Marriage equality once again proposed in Navajo Nation bill
FARMINGTON, N.M. (AP) — Months after withdrawing legislation that proposed the Navajo Nation recognize marriage equality through repealing and amending tribal laws, a new bill is bringing back that recommendation.
The legislation seeks to end the ban on same-sex marriage under the Diné Marriage Act and repeal the section of the Navajo Nation Council resolution from 2005 that forbids couples of the same gender from marrying on the tribal land or having their marriage recognized.

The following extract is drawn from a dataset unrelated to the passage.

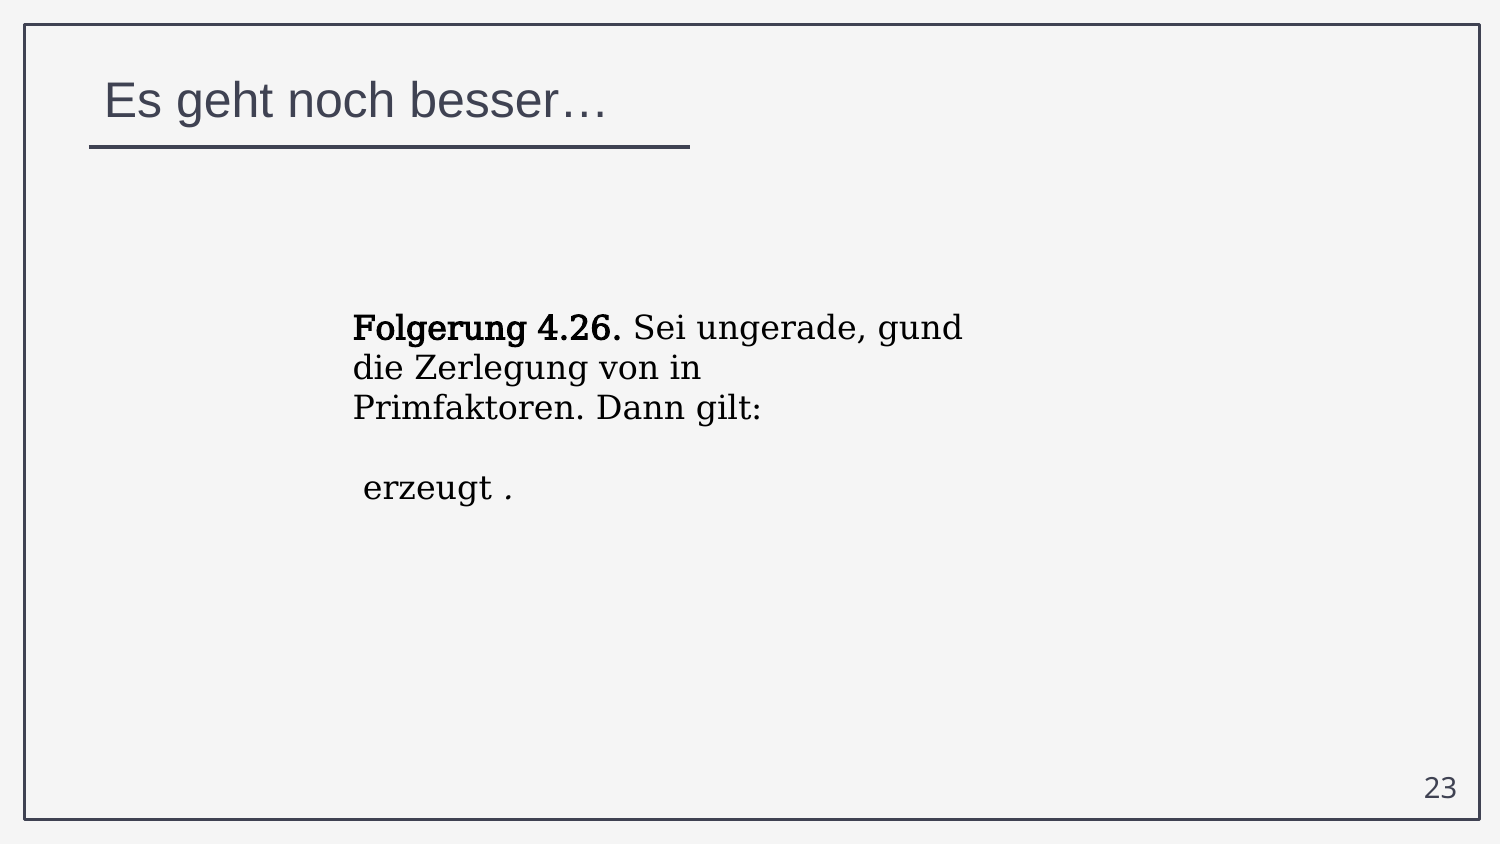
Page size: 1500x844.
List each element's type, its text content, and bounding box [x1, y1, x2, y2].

text_box Es geht noch besser… [88, 52, 691, 146]
text_box 23 [1409, 762, 1489, 812]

The bill also proposes to amend other provisions in tribal law to conform with the repeal, including those that address spousal rights to property and employee benefits under the tribal government.
Delegate Eugene Tso recently introduced the legislation. It is now eligible for consideration by four standing committees, then the Navajo Nation Council.
Tso sponsored the previous bill but abruptly withdrew his sponsorship in April, citing the need to retool the legislation amid mixed reaction from delegates and the public.
In an interview with the Daily Times on July 1, Tso said he wants the bill to go to the council at the summer session.
That session starts July 18, but it is uncertain whether the bill will complete the legislative process by then. The first standing committee it was assigned to did not have a meeting scheduled this week, according to the Navajo Nation Council website.
“We’re talking about people ‐ they’re Navajos. They have census numbers too,” Tso said.
A census number is another term to describe the number assigned to a Navajo person after completing the enrollment process with the tribe’s vital records office.
“We can’t discriminate them for who they are and who we are. It’s bad to do that,” he said.
Tso, who represents Chinle Chapter in Arizona and is not seeking reelection this year, said he does not want the matter to be a referendum or be sidelined by delegates through a work session.
Since the interview was before Independence Day, Tso mentioned the holiday and described it as celebrating freedom and individual rights.
“We should understand that we’re changing. We’re no longer back in the ’40s, ‘30s or ’20s, we’re going forward. The LGBTQ, they like to enjoy life too,” Tso said.